Bertrand likened suicide prevention training to teaching CPR in that you don’t have to be a doctor to either learn or perform CPR. “When you have a heart attack here, or at home, wherever you are, do you need a cardiac surgeon with you right there?” he said. “Absolutely not. But what you do need is someone who is trained in CPR. We’re training people in that first step.”
LivingWorks provides three different types of suicide prevention training: the two-day ASIST course, the four-hour safeTALK course and Start, an online course. All three have overlapping portions.
“We teach people that people often do give off invitations to get involved and invitations that they need help,” Bertrand said. “People aren’t going to walk right up to you and tell you, ‘I’m thinking of suicide.’
“But what they do, very often more than not, is give off invitations that something big is going on, and they could use a little help right now. We specifically teach people to recognize those invitations. How to explore those invitations. What to say. How to specifically ask.”
Bertrand suggested American Legion departments and posts look into hosting training sessions so they can reach members who might be at risk but aren’t ready to talk about it.

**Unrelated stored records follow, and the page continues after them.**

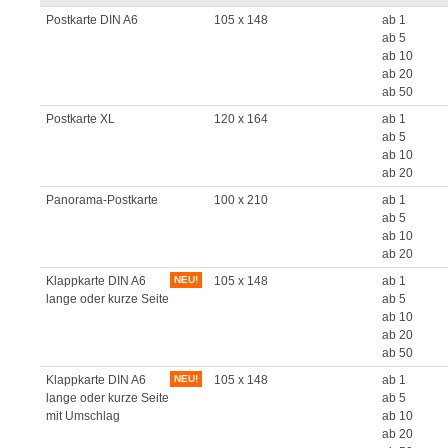
Postkarte DIN A6
105 x 148
ab 1
ab 5
ab 10
ab 20
ab 50
Postkarte XL
120 x 164
ab 1
ab 5
ab 10
ab 20
Panorama-Postkarte
100 x 210
ab 1
ab 5
ab 10
ab 20
Klappkarte DIN A6
NEU!
105 x 148
ab 1
lange oder kurze Seite
ab 5
ab 10
ab 20
ab 50
Klappkarte DIN A6
NEU!
105 x 148
ab 1
lange oder kurze Seite
ab 5
mit Umschlag
ab 10
ab 20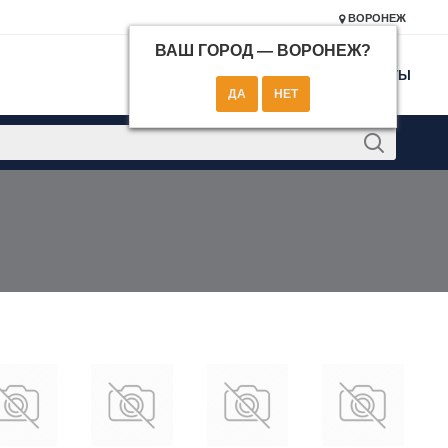
ВОРОНЕЖ
ВАШ ГОРОД —
ВОРОНЕЖ
?
КОНТАКТЫ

“If they want to be the one, they have to know how to do it,” he said. “Veterans … oftentimes they’re not really comfortable seeking help. They want to be able to handle everything themselves. (They) are very good at compartmentalizing, not letting people in and to see what is really going on.”
The American Legion Department of Virginia is conducting LivingWorks training at both the state and post level. Bertrand said grants are available to help Legion posts and departments host training sessions; Bertrand said LivingWorks would help write the grant for the Legion, which they could then submit.
Also addressing the committee from Columbia University professor emerita Dr. Jean Stellman, who is teamed with her husband and The American Legion to conduct a ground-breaking study linking Vietnam War veterans’ illnesses to Agent Orange sprayed by the U.S. military as an herbicide and defoliant.
Stellman shared results from a study she began in 1984 tracking a group of Vietnam veterans’ health at different stages in the past 40 years – what the data said about PTSD in those veterans.
Stellman noted that her study has shown that “the more combat you were exposed to, the more (PTSD) symptoms you were you going to have, and this was going to last, on average, your whole life. There is a very, very, very high correlation between combat exposure and the PTSD symptoms.”
She noted that there is a relationship between PTSD and metabolic syndrome, heart disease, diabetes and other diseases. “When we talk about PTSD, we are also talking, we believe, about chronic health effects,” Stellman said.
But Stellman also noted that social support, such as through The American Legion’s Be the One program, can make a difference. She shared a graphic that showed veterans with PTSD who’ve received some form of social support are significantly different from those who did not.
“Any way that you look at it, these programs can have an important effect,” she said. “You have had the wherewithal to be a part of this organization, and that itself is social support.”